One way or the other, both the company and community need to get their respective analyses together as to whether the community already provides or, if not, with incentives can provide the optimal business environment necessary for project success.

Once the parties have a meeting of the minds regarding project economics (i.e., short and long term financial considerations), location attributes, incentive packages, and their interrelationships, they can proceed efficiently with closing the deal. Again, the goal in project negotiations should be to establish and agree on the interface between what is best for the company and what is best for the community. By following this process, the parties more likely will achieve this goal, and to do so will be less retracing and retrading, than otherwise would have been the case.


Some Do's and Don'ts
As you progress through the negotiations, consider these "do's and don'ts":

Do's:

  1. Manage time, leverage (power), information, and their changes, before negotiations and throughout the process.
  2. Minimize pressure on your side. All parties are under pressure to make a deal. Generally, the side under the most pressure does the worst.
  3. Remember that the location and method of negotiating (where and how) can make a big difference in the process and outcome of the negotiations.
  4. "Keep your eye on the ball" -- keep track of the project's objectives, while maintaining the ability to walk away from negotiations.
  5. Keep track of concessions. The movement of concessions equals negotiation progress. Pay attention to progress made, not just the remaining differences.
  6. "Know your stuff" - know the facts and issues. Assemble a team with professionals who can address the project's business, operational, financial, tax, and real estate/construction facets.
  7. Stay alert to new or changed information, and adapt to it.
  8. Conclude negotiations in a way that the other side(s) would want to deal with each other again.
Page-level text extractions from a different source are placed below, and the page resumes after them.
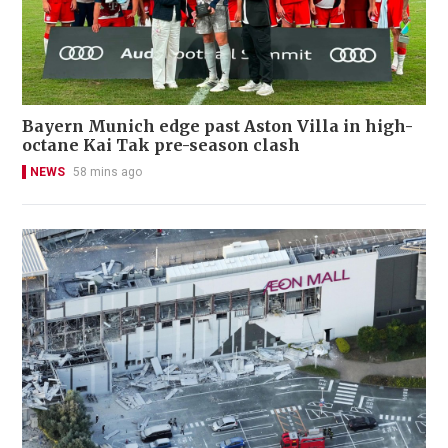
Bayern Munich edge past Aston Villa in high-
octane Kai Tak pre-season clash
NEWS
58 mins ago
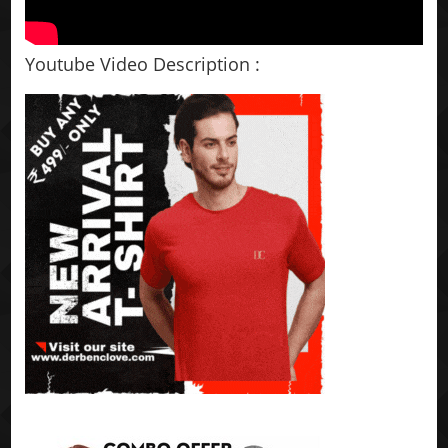
Youtube Video Description :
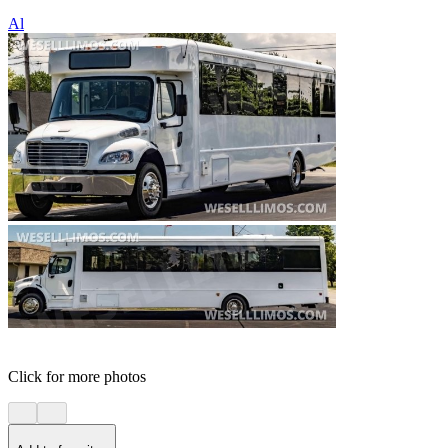
Al
Click for more photos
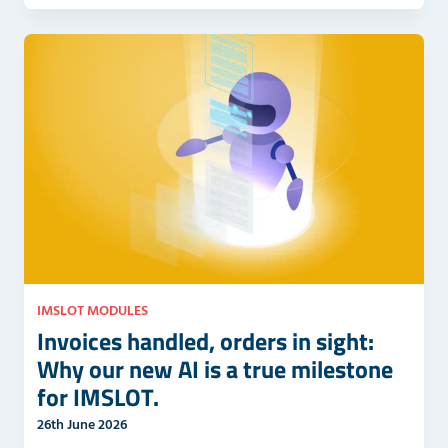
IMSLOT MODULES
Invoices handled, orders in sight:
Why our new AI is a true milestone
for IMSLOT.
26th June 2026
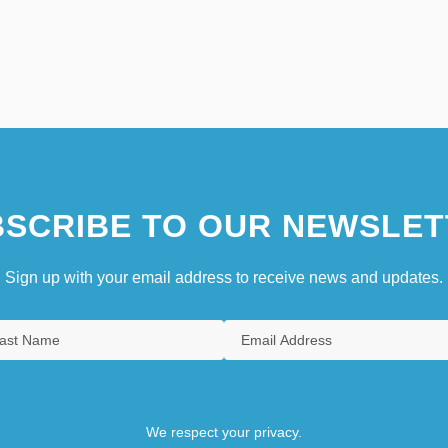
SCRIBE TO OUR NEWSLET
Sign up with your email address to receive news and updates.
We respect your privacy.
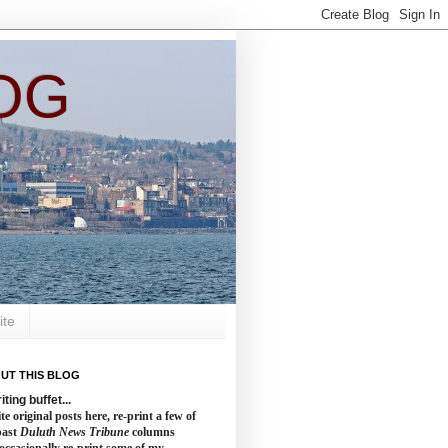
OG
ite
UT THIS BLOG
iting buffet...
te original posts here, re-print a few of
past
Duluth News Tribune
columns
occasionally re-print some of my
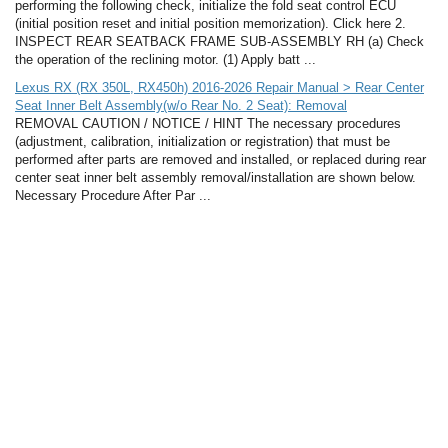
performing the following check, initialize the fold seat control ECU
(initial position reset and initial position memorization). Click here 2.
INSPECT REAR SEATBACK FRAME SUB-ASSEMBLY RH (a) Check
the operation of the reclining motor. (1) Apply batt ...
Lexus RX (RX 350L, RX450h) 2016-2026 Repair Manual > Rear Center
Seat Inner Belt Assembly(w/o Rear No. 2 Seat): Removal
REMOVAL CAUTION / NOTICE / HINT The necessary procedures
(adjustment, calibration, initialization or registration) that must be
performed after parts are removed and installed, or replaced during rear
center seat inner belt assembly removal/installation are shown below.
Necessary Procedure After Par ...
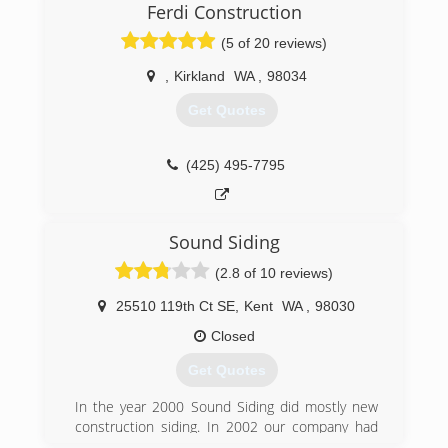
surrounding areas. We offer personal
Ferdi Construction
consultations, custom design services, and high-
(5 of 20 reviews)
quality materials to upgrade your home's
exterior and increase curb appeal. Whether
,
Kirkland
WA
,
98034
you're looking to install brand new siding or
simply want to repair some damage, Pacific
Get Quotes
Exteriors is here for you with professional
service that will keep your home looking great!
(425) 495-7795
(206) 877-3087
Sound Siding
(2.8 of 10 reviews)
25510 119th Ct SE
,
Kent
WA
,
98030
Closed
Get Quotes
In the year 2000 Sound Siding did mostly new
construction siding. In 2002 our company had
moved to remediation of condominium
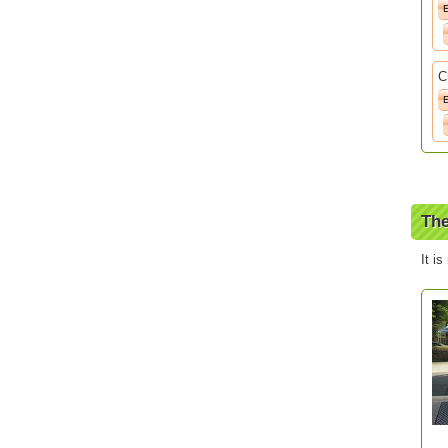
C
The
It is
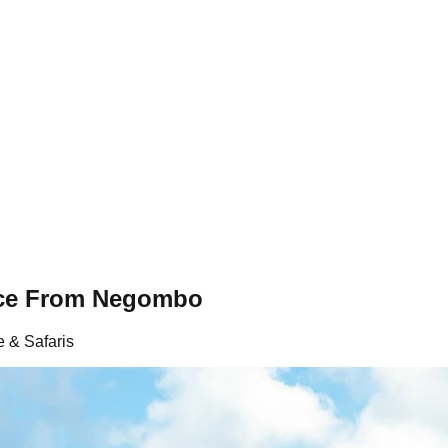
nce From Negombo
e & Safaris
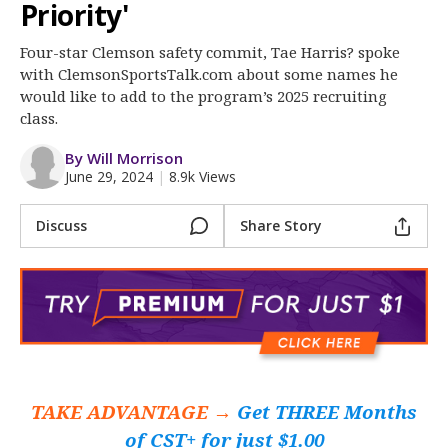
More
Priority'
Four-star Clemson safety commit, Tae Harris? spoke
Log In
with ClemsonSportsTalk.com about some names he
Register
would like to add to the program’s 2025 recruiting
class.
Night Mode
OFF
By Will Morrison
June 29, 2024
|
8.9k Views
Discuss
Share Story
TAKE ADVANTAGE →
Get THREE Months
of CST+ for just $1.00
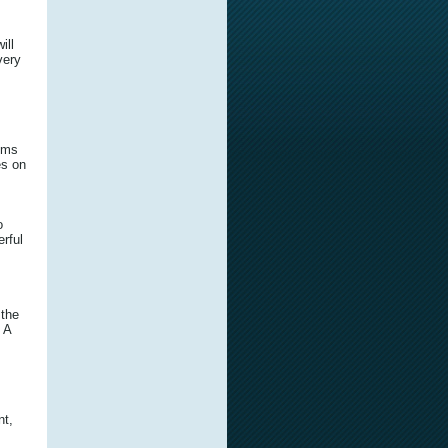
ill
very
tims
es on
o
rful
 the
 A
nt,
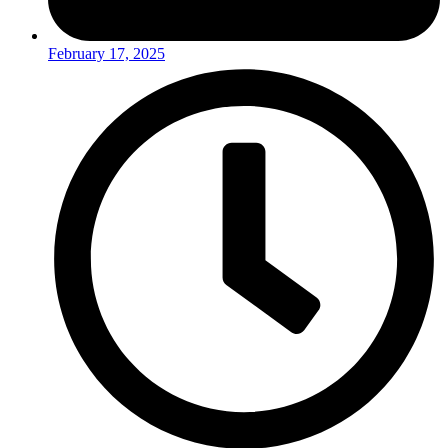
February 17, 2025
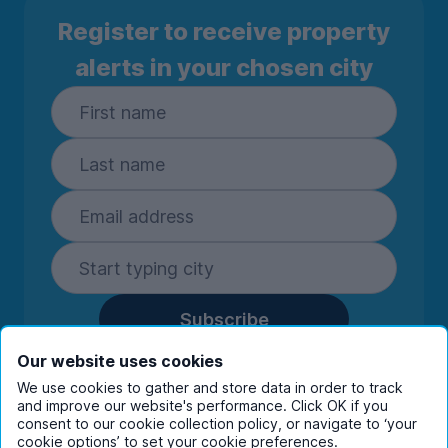
Register to receive property
alerts in your chosen city
Subscribe
By entering your details you are confirming
Our website uses cookies
you're happy to receive marketing
We use cookies to gather and store data in order to track
communications from UniHomes and its group
and improve our website's performance. Click OK if you
companies.
View our
privacy policy.
consent to our cookie collection policy, or navigate to ‘your
cookie options’ to set your cookie preferences.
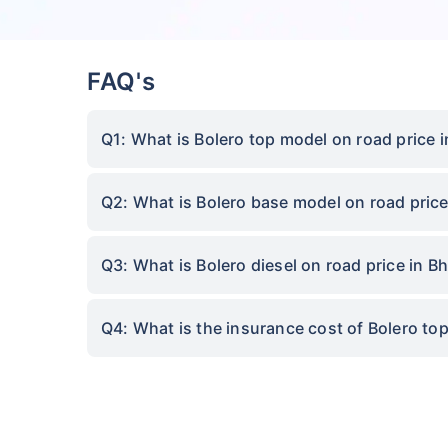
FAQ's
Q1: What is Bolero top model on road price 
Q2: What is Bolero base model on road price
Q3: What is Bolero diesel on road price in B
Q4: What is the insurance cost of Bolero to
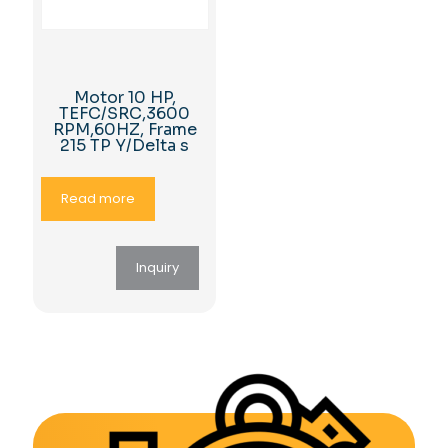
Motor 10 HP,
TEFC/SRC,3600
RPM,60HZ, Frame
215 TP Y/Delta s
Read more
Inquiry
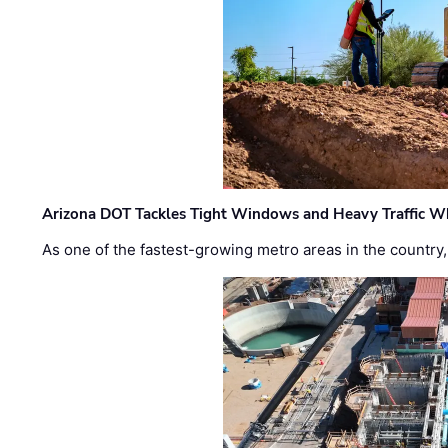
Arizona DOT Tackles Tight Windows and Heavy Traffic Wh
As one of the fastest-growing metro areas in the country,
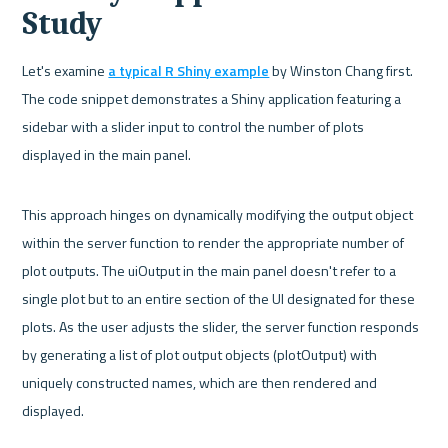
Study
Let's examine 
a typical R Shiny example
 by Winston Chang first. 
The code snippet demonstrates a Shiny application featuring a 
sidebar with a slider input to control the number of plots 
displayed in the main panel.
This approach hinges on dynamically modifying the output object 
within the server function to render the appropriate number of 
plot outputs. The uiOutput in the main panel doesn't refer to a 
single plot but to an entire section of the UI designated for these 
plots. As the user adjusts the slider, the server function responds 
by generating a list of plot output objects (plotOutput) with 
uniquely constructed names, which are then rendered and 
displayed.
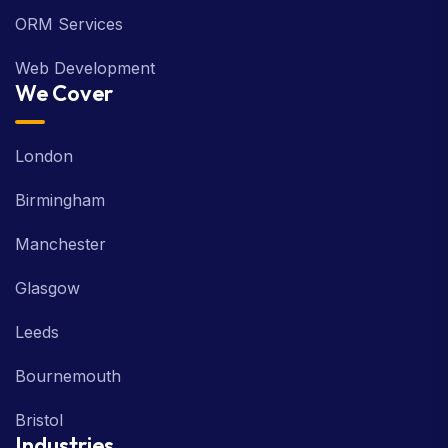
ORM Services
Web Development
We Cover
London
Birmingham
Manchester
Glasgow
Leeds
Bournemouth
Bristol
Industries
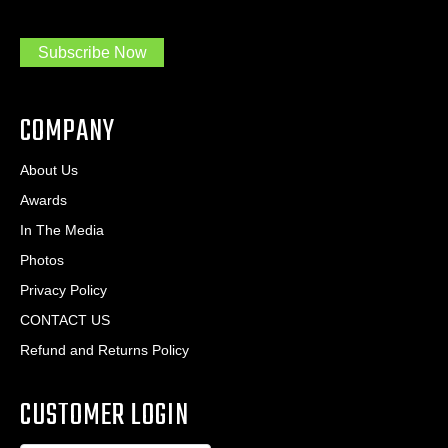
m
r
a
e
.
s
Subscribe Now
.
s
.
*
*
COMPANY
About Us
Awards
In The Media
Photos
Privacy Policy
CONTACT US
Refund and Returns Policy
CUSTOMER LOGIN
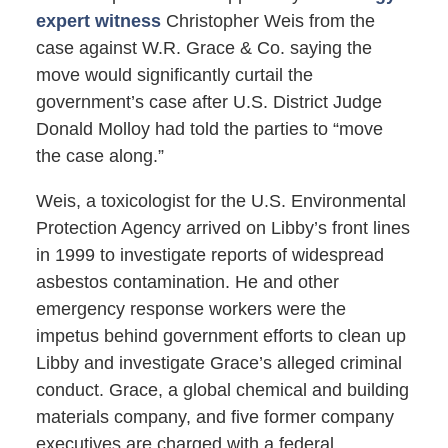
expert witness
Christopher Weis from the
case against W.R. Grace & Co. saying the
move would significantly curtail the
government’s case after U.S. District Judge
Donald Molloy had told the parties to “move
the case along.”
Weis, a toxicologist for the U.S. Environmental
Protection Agency arrived on Libby’s front lines
in 1999 to investigate reports of widespread
asbestos contamination. He and other
emergency response workers were the
impetus behind government efforts to clean up
Libby and investigate Grace’s alleged criminal
conduct. Grace, a global chemical and building
materials company, and five former company
executives are charged with a federal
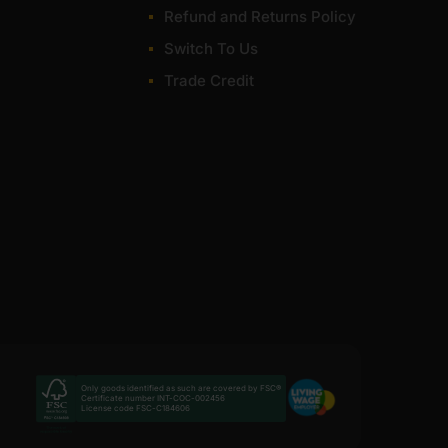
Refund and Returns Policy
very for most of items within 1-3 working days across
Switch To Us
Trade Credit
Only goods identified as such are covered by FSC®
Certificate number INT-COC-002456
License code FSC-C184606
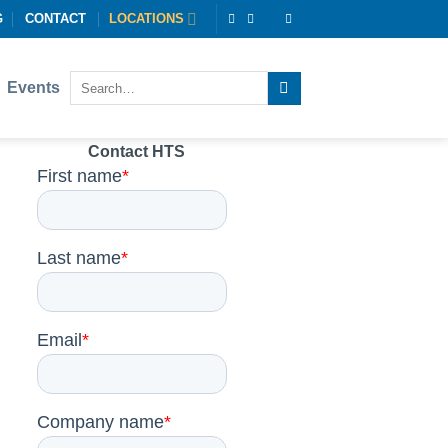
G
CONTACT
LOCATIONS
Events
Contact HTS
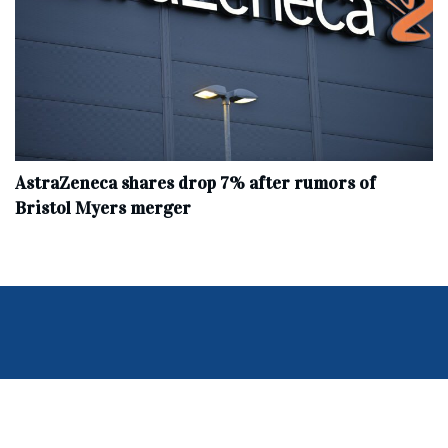
AstraZeneca shares drop 7% after rumors of
Bristol Myers merger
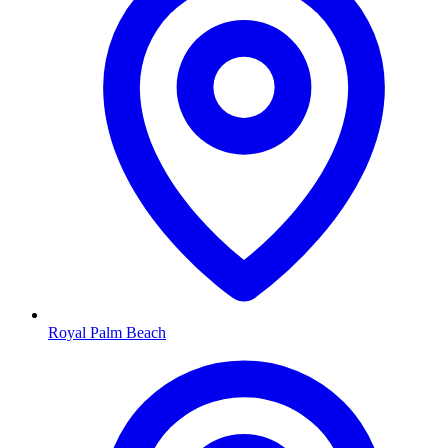
Royal Palm Beach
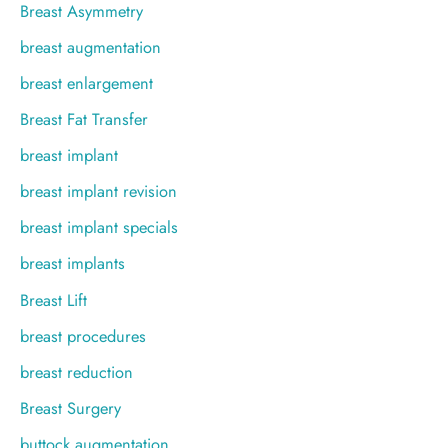
Breast Asymmetry
breast augmentation
breast enlargement
Breast Fat Transfer
breast implant
breast implant revision
breast implant specials
breast implants
Breast Lift
breast procedures
breast reduction
Breast Surgery
buttock augmentation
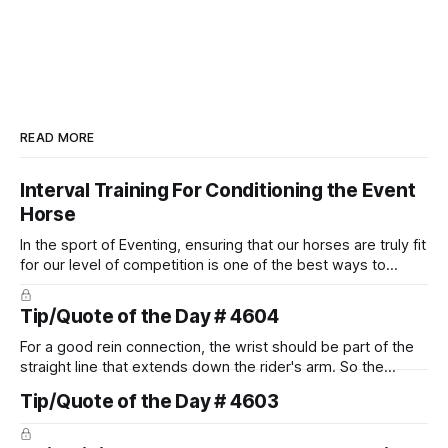
READ MORE
Interval Training For Conditioning the Event
Horse
In the sport of Eventing, ensuring that our horses are truly fit
for our level of competition is one of the best ways to
prevent unnecessary injuries.
Tip/Quote of the Day # 4604
For a good rein connection, the wrist should be part of the
straight line that extends down the rider's arm. So the
knuckles should point towards the bit as well as the rider's
Tip/Quote of the Day # 4603
arm. Only if it follows that line exactly can the connection be
true.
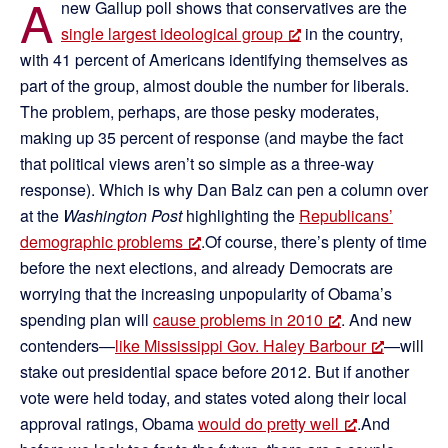
A
new Gallup poll shows that conservatives are the
single largest ideological group
in the country,
with 41 percent of Americans identifying themselves as
part of the group, almost double the number for liberals.
The problem, perhaps, are those pesky moderates,
making up 35 percent of response (and maybe the fact
that political views aren’t so simple as a three-way
response). Which is why Dan Balz can pen a column over
at the
Washington Post
highlighting the
Republicans’
demographic problems
.Of course, there’s plenty of time
before the next elections, and already Democrats are
worrying that the increasing unpopularity of Obama’s
spending plan will
cause problems in 2010
. And new
contenders—
like Mississippi Gov. Haley Barbour
—will
stake out presidential space before 2012. But if another
vote were held today, and states voted along their local
approval ratings, Obama
would do pretty well
.And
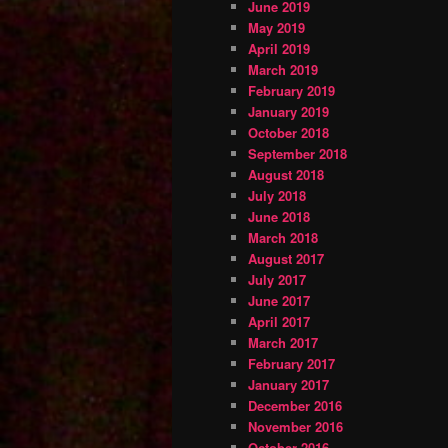
June 2019
May 2019
April 2019
March 2019
February 2019
January 2019
October 2018
September 2018
August 2018
July 2018
June 2018
March 2018
August 2017
July 2017
June 2017
April 2017
March 2017
February 2017
January 2017
December 2016
November 2016
October 2016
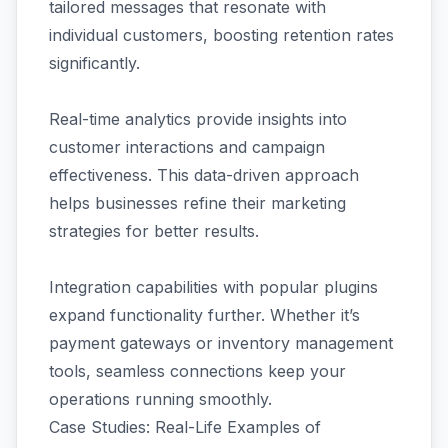
tailored messages that resonate with
individual customers, boosting retention rates
significantly.
Real-time analytics provide insights into
customer interactions and campaign
effectiveness. This data-driven approach
helps businesses refine their marketing
strategies for better results.
Integration capabilities with popular plugins
expand functionality further. Whether it’s
payment gateways or inventory management
tools, seamless connections keep your
operations running smoothly.
Case Studies: Real-Life Examples of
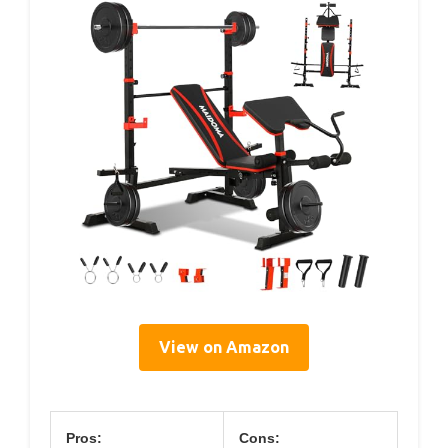
View on Amazon
Pros:
Cons:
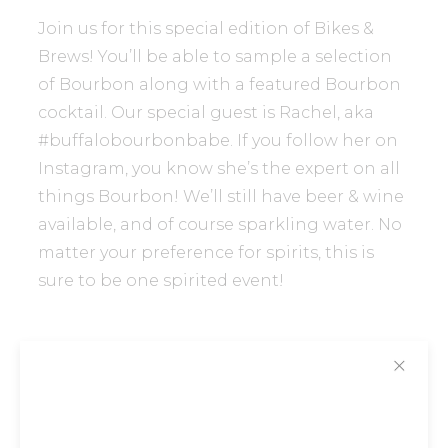
Join us for this special edition of Bikes &
Brews! You’ll be able to sample a selection
of Bourbon along with a featured Bourbon
cocktail. Our special guest is Rachel, aka
#buffalobourbonbabe. If you follow her on
Instagram, you know she’s the expert on all
things Bourbon! We’ll still have beer & wine
available, and of course sparkling water. No
matter your preference for spirits, this is
sure to be one spirited event!
✕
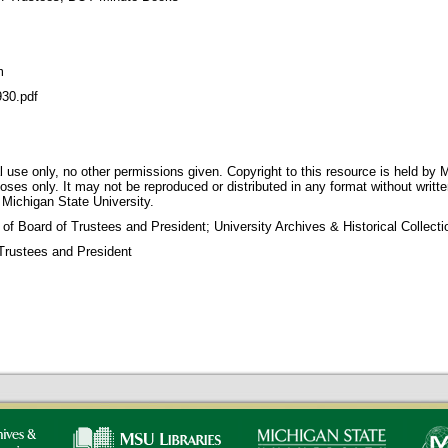
m
30.pdf
 use only, no other permissions given. Copyright to this resource is held by M
oses only. It may not be reproduced or distributed in any format without writt
 Michigan State University.
 of Board of Trustees and President; University Archives & Historical Collec
Trustees and President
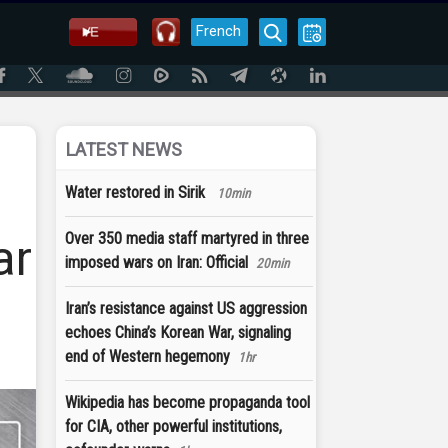
French
LATEST NEWS
Water restored in Sirik
10min
Over 350 media staff martyred in three
ar
imposed wars on Iran: Official
20min
Iran’s resistance against US aggression
echoes China’s Korean War, signaling
end of Western hegemony
1hr
Wikipedia has become propaganda tool
for CIA, other powerful institutions,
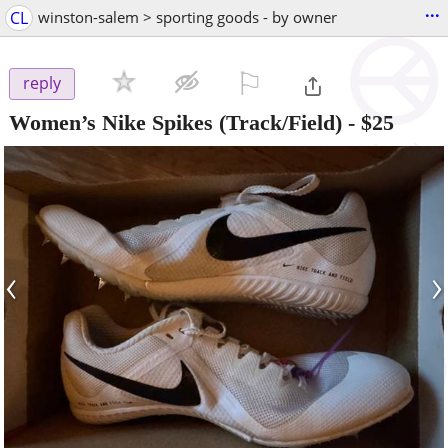
...
CL
winston-salem > sporting goods - by owner
⚐

reply
Women’s Nike Spikes (Track/Field)
-
$25
‹
›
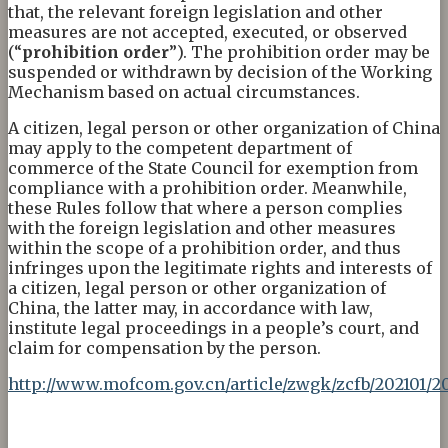
that, the relevant foreign legislation and other
measures are not accepted, executed, or observed
(“
prohibition order
”). The prohibition order may be
suspended or withdrawn by decision of the Working
Mechanism based on actual circumstances.
A citizen, legal person or other organization of China
may apply to the competent department of
commerce of the State Council for exemption from
compliance with a prohibition order. Meanwhile,
these Rules follow that where a person complies
with the foreign legislation and other measures
within the scope of a prohibition order, and thus
infringes upon the legitimate rights and interests of
a citizen, legal person or other organization of
China, the latter may, in accordance with law,
institute legal proceedings in a people’s court, and
claim for compensation by the person.
http://www.mofcom.gov.cn/article/zwgk/zcfb/202101/2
This is critical if the company is contemplating a future expansion in that community.
  9. Congratulate the other side upon the conclusion of the negotiations, even if your company got its way.
  10. Give the other side good reason to believe that your side will uphold the deal. Negotiating teams need to be credible and trustworthy. Word gets around about how a company and a community conduct themselves. These traits will affect a company's and community's efforts to attract and retain a workforce and a company, respectively.
Don'ts:
  1. Don't gloat about results or what the other side's results could have been. You have nothing to gain.
  2. Don't assume all parties want the same thing. Help the other side get what it really wants.
  3. Don't disclose your time constraints, deadlines, or pressures, unless there is a compelling reason.
  4. Don't unnecessarily narrow your company's negotiating range or flexibility.
  5. Don't narrow the negotiation to one issue. If you do, then there will be at least one loser & at least one winner.
  6. Don't let your company's team become emotionally involved in the project.
  7. Don't become greedy.
  8. Don't blow a big deal over a little issue or request.
  9. Don't leave the details until "later" or you may find that your company or community has no deal at all.
  10. Don't over-analyze the substance of the other side's verbal and nonverbal communications. Rather, the changes in them are the key.

Conclusion
Successful capital investment in a business operation or facility requires an understanding of the transaction and location choices, the differences in those choices, and the substantive issues: operational; financial; workforce; location and site suitability; infrastructure and utilities; community attitude toward business; community development plans, patterns, and trends; start-up and operating costs; and taxes (whether imposed on the capital investment itself or the ongoing operations). Within that context and not treated as a separate deal, incentives can help resolve those issues and optimize the return on that investment to the company and community. Remember, the only valuable incentives are useful incentives, as determined in the context of the project's start-up and business operations.